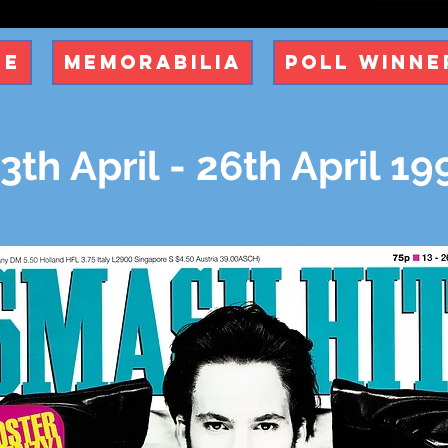
ue
Memorabilia
Poll Winne
3th April - 26th April 19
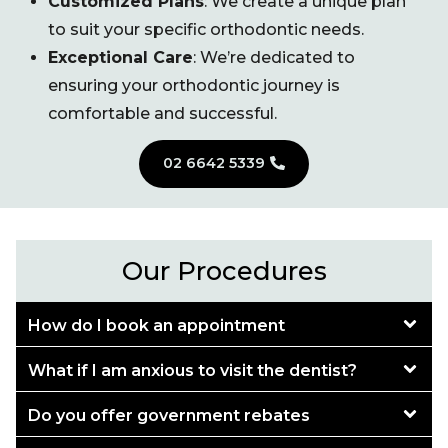
Customized Plans
: We create a unique plan
to suit your specific orthodontic needs.
Exceptional Care
: We’re dedicated to
ensuring your orthodontic journey is
comfortable and successful.
02 6642 5339
Our Procedures
How do I book an appointment
What if I am anxious to visit the dentist?
Do you offer government rebates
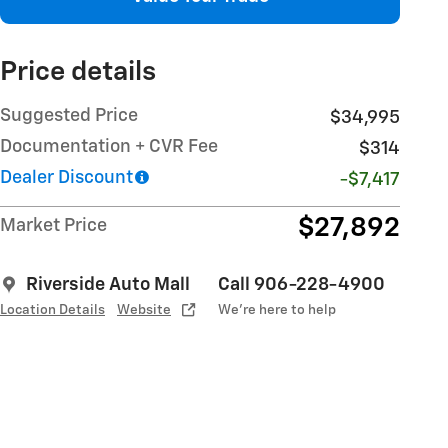
Price details
Suggested Price
$34,995
Documentation + CVR Fee
$314
Dealer Discount
-$7,417
$27,892
Market Price
Riverside Auto Mall
Call 906-228-4900
Location Details
Website
We’re here to help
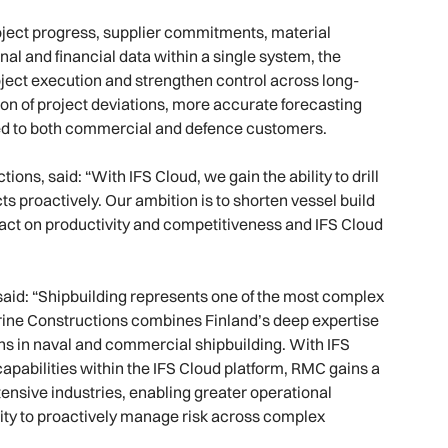
roject progress, supplier commitments, material
nal and financial data within a single system, the
ject execution and strengthen control across long-
on of project deviations, more accurate forecasting
vered to both commercial and defence customers.
ns, said: “With IFS Cloud, we gain the ability to drill
s proactively. Our ambition is to shorten vessel build
mpact on productivity and competitiveness and IFS Cloud
 said: “Shipbuilding represents one of the most complex
ine Constructions combines Finland’s deep expertise
ns in naval and commercial shipbuilding. With IFS
apabilities within the IFS Cloud platform, RMC gains a
ntensive industries, enabling greater operational
ity to proactively manage risk across complex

Assigned task:
Every line above goes into your copy exactly; no images go in.

Result of the task:
ue
Memorabilia
Poll Winne
3th April - 26th April 19
Customized Plans
: We create a unique plan
to suit your specific orthodontic needs.
Exceptional Care
: We’re dedicated to
ensuring your orthodontic journey is
comfortable and successful.
02 6642 5339
Our Procedures
How do I book an appointment
What if I am anxious to visit the dentist?
Do you offer government rebates
Price details
Suggested Price
$34,995
Documentation + CVR Fee
$314
Dealer Discount
-$7,417
$27,892
Market Price
Riverside Auto Mall
Call 906-228-4900
Location Details
Website
We’re here to help
roject progress, supplier commitments, material
nal and financial data within a single system, the
ject execution and strengthen control across long-
on of project deviations, more accurate forecasting
vered to both commercial and defence customers.
ns, said: “With IFS Cloud, we gain the ability to drill
s proactively. Our ambition is to shorten vessel build
mpact on productivity and competitiveness and IFS Cloud
 said: “Shipbuilding represents one of the most complex
ine Constructions combines Finland’s deep expertise
ns in naval and commercial shipbuilding. With IFS
apabilities within the IFS Cloud platform, RMC gains a
ntensive industries, enabling greater operational
ity to proactively manage risk across complex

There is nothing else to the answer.